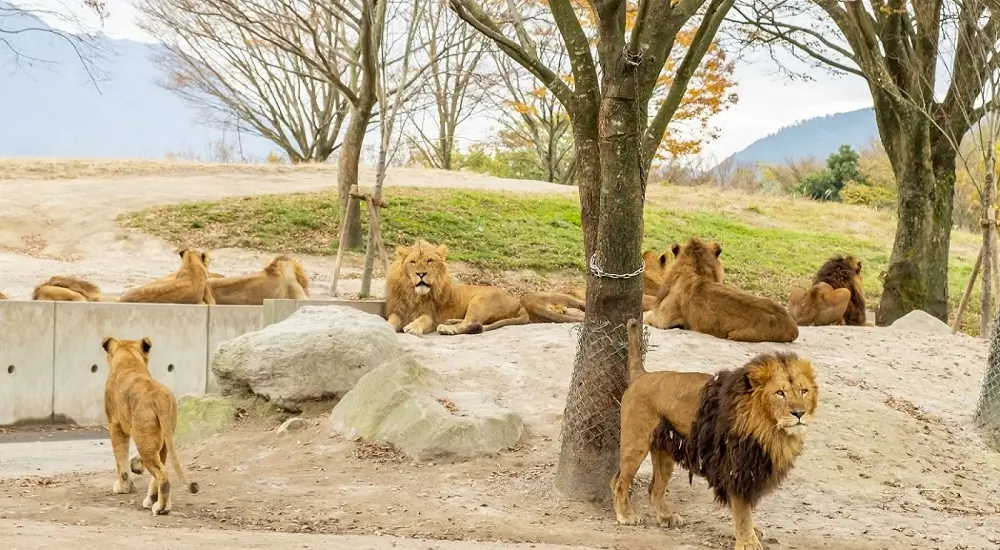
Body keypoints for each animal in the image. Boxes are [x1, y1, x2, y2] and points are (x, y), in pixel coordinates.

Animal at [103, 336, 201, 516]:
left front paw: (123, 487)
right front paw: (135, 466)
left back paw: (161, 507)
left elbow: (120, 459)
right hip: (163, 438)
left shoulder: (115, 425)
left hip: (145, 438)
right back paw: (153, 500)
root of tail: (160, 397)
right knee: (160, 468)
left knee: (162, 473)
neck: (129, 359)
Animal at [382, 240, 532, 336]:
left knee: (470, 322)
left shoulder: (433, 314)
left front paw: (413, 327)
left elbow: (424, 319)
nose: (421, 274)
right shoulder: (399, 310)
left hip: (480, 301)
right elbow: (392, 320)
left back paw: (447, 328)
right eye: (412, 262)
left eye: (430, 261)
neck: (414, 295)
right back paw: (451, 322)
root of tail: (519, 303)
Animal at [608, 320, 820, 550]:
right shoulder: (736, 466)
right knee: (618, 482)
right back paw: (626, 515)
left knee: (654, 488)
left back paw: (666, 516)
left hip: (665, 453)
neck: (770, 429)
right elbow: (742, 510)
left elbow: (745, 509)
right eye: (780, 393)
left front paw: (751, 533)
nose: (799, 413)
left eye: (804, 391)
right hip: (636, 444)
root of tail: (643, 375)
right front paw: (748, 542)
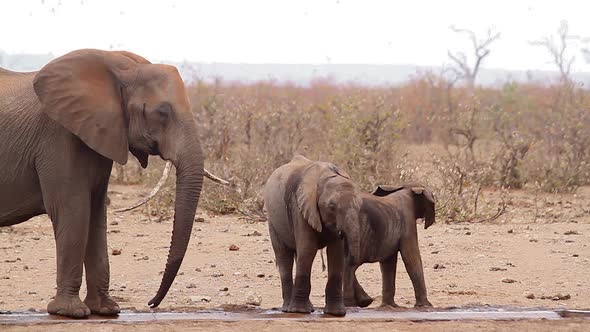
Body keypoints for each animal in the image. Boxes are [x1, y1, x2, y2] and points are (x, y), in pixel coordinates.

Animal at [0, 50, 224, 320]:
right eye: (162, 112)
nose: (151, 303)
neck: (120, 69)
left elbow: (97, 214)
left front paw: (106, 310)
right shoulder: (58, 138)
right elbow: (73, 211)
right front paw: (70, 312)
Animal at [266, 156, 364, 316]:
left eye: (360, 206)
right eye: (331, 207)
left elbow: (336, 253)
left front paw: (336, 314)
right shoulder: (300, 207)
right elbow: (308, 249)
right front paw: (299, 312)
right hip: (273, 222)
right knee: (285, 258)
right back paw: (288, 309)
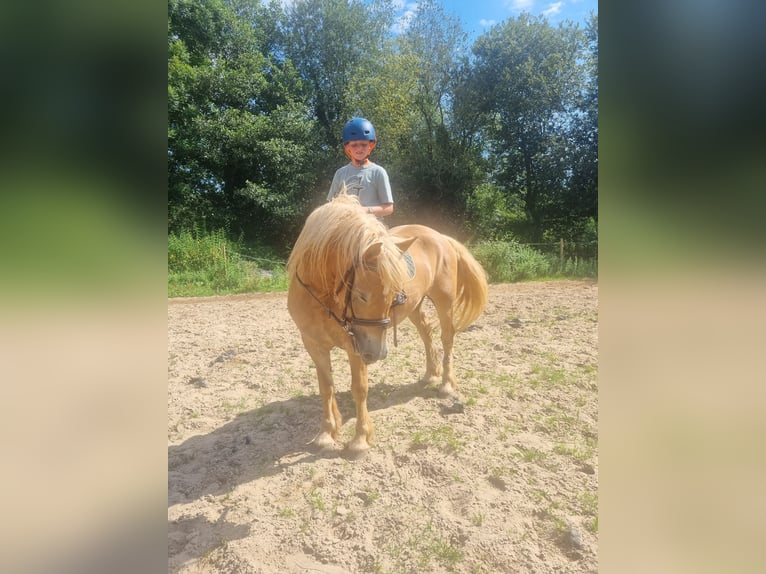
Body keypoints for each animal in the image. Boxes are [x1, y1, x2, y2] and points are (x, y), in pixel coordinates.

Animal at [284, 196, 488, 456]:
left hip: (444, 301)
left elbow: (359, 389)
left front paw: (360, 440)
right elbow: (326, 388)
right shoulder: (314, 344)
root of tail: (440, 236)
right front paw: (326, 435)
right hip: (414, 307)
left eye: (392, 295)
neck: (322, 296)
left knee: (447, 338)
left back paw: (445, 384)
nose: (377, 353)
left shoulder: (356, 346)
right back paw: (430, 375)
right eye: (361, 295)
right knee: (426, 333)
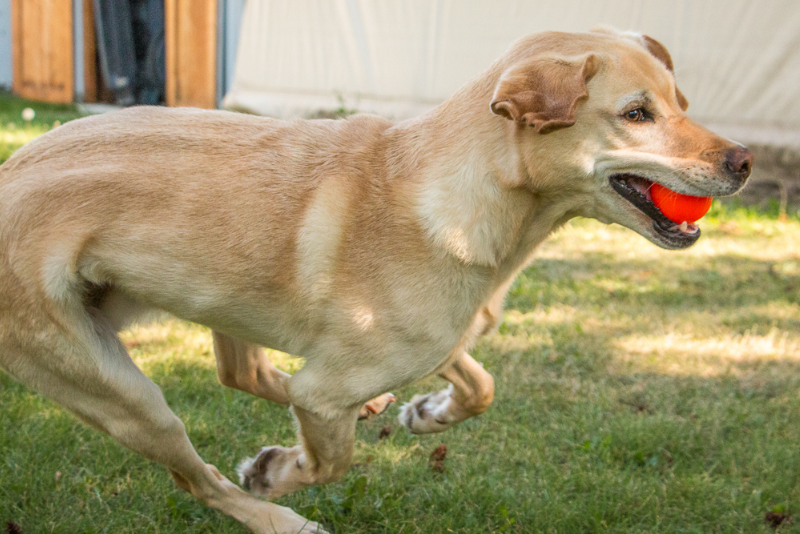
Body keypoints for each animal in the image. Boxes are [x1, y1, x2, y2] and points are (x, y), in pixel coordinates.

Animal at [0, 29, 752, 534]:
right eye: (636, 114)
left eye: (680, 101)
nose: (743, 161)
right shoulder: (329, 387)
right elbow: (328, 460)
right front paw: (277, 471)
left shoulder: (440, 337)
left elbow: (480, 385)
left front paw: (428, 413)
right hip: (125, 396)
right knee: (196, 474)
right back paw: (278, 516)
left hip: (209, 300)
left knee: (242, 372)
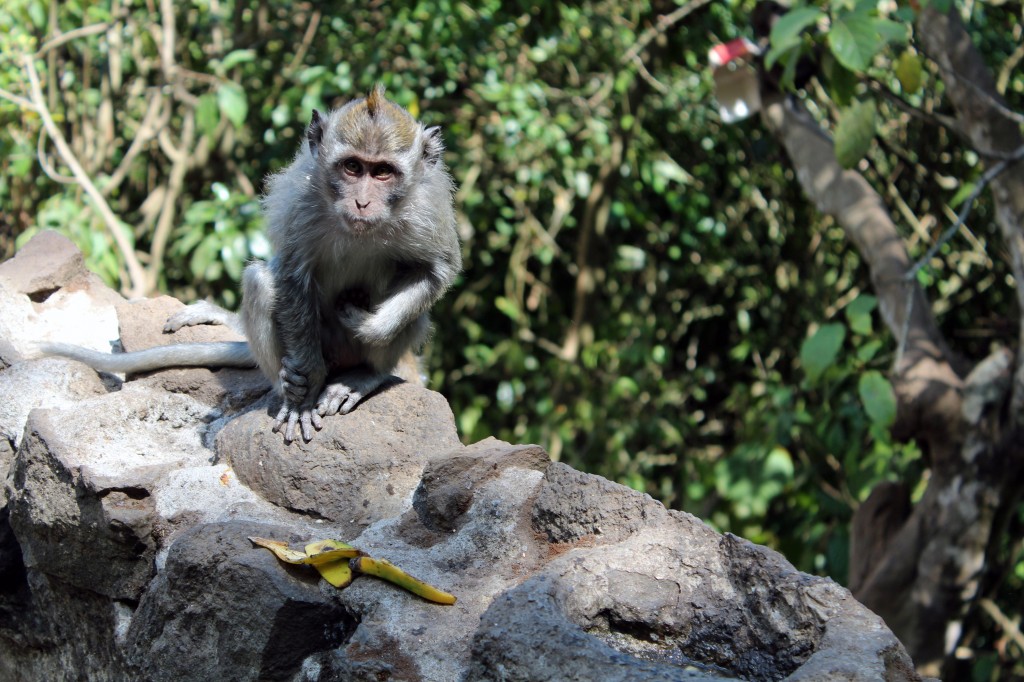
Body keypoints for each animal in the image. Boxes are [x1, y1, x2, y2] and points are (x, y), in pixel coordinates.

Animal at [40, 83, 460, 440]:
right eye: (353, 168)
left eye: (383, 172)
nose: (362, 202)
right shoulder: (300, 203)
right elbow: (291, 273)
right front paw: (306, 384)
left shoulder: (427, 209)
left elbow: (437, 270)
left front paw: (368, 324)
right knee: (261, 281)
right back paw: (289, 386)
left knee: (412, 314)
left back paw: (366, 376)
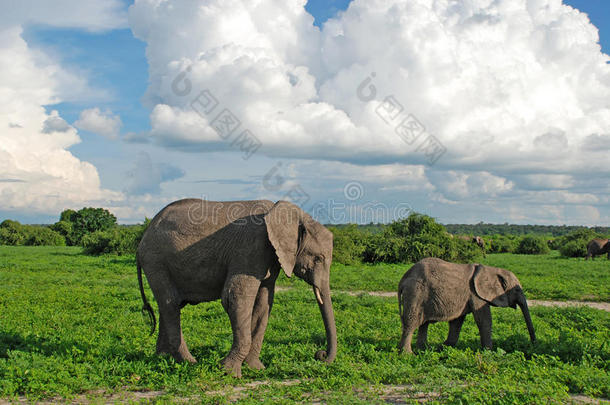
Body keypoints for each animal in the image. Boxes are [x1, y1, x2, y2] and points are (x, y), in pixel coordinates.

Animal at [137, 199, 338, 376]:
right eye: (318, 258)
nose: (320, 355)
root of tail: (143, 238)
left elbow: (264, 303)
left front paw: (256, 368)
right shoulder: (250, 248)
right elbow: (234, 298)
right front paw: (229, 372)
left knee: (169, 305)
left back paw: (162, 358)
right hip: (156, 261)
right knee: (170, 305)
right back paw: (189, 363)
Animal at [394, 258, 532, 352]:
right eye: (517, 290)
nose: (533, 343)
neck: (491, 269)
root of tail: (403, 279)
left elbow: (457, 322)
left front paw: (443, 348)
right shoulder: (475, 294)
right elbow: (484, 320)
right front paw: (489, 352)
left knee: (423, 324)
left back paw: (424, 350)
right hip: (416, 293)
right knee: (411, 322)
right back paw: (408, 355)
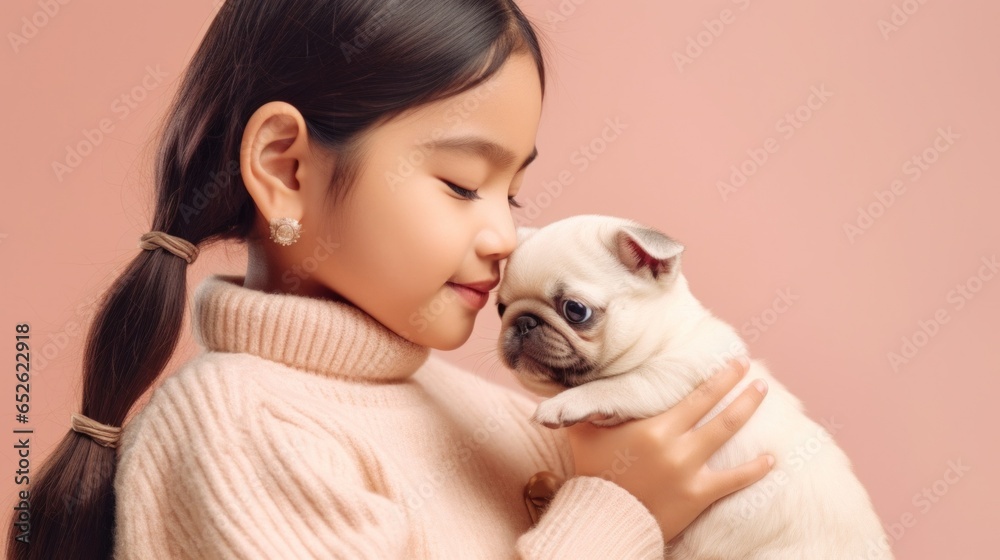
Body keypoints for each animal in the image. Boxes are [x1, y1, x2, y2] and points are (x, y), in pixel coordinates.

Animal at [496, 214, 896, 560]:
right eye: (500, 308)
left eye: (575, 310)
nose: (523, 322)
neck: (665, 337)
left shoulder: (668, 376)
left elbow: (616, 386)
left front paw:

===============

[Your objective]
A clean copy is needed of the lines above from the one with "right eye: (636, 114)" up to and including the one with "left back paw: (162, 358)". Please set it down exactly, with no pictures.

[Answer space]
right eye: (636, 114)
left eye: (680, 101)
nose: (743, 161)
right shoulder: (329, 387)
right elbow: (328, 460)
right front paw: (277, 471)
left shoulder: (440, 337)
left elbow: (480, 385)
left front paw: (428, 413)
right hip: (125, 396)
right knee: (196, 474)
right back paw: (278, 516)
left hip: (209, 300)
left knee: (242, 372)
Body keypoints for each animal in the image. Boxes are [x1, y1, x2, y2] and points are (x, y), in pixel coordinates.

Animal at [40, 83, 460, 440]:
right eye: (353, 168)
left eye: (383, 172)
nose: (362, 202)
right shoulder: (300, 203)
right elbow: (291, 273)
right front paw: (306, 384)
left shoulder: (427, 209)
left elbow: (437, 270)
left front paw: (368, 324)
right knee: (261, 281)
right back paw: (289, 386)
left knee: (412, 314)
left back paw: (366, 376)
Body keypoints for each animal in the image. Boxes are [x1, y1, x2, y2] and points are (x, y), in pixel coordinates.

Animal at [137, 199, 338, 376]:
right eye: (318, 258)
nose: (320, 355)
root of tail: (143, 238)
left elbow: (264, 303)
left front paw: (256, 368)
right shoulder: (250, 248)
right elbow: (234, 298)
right front paw: (229, 372)
left knee: (169, 305)
left back paw: (162, 358)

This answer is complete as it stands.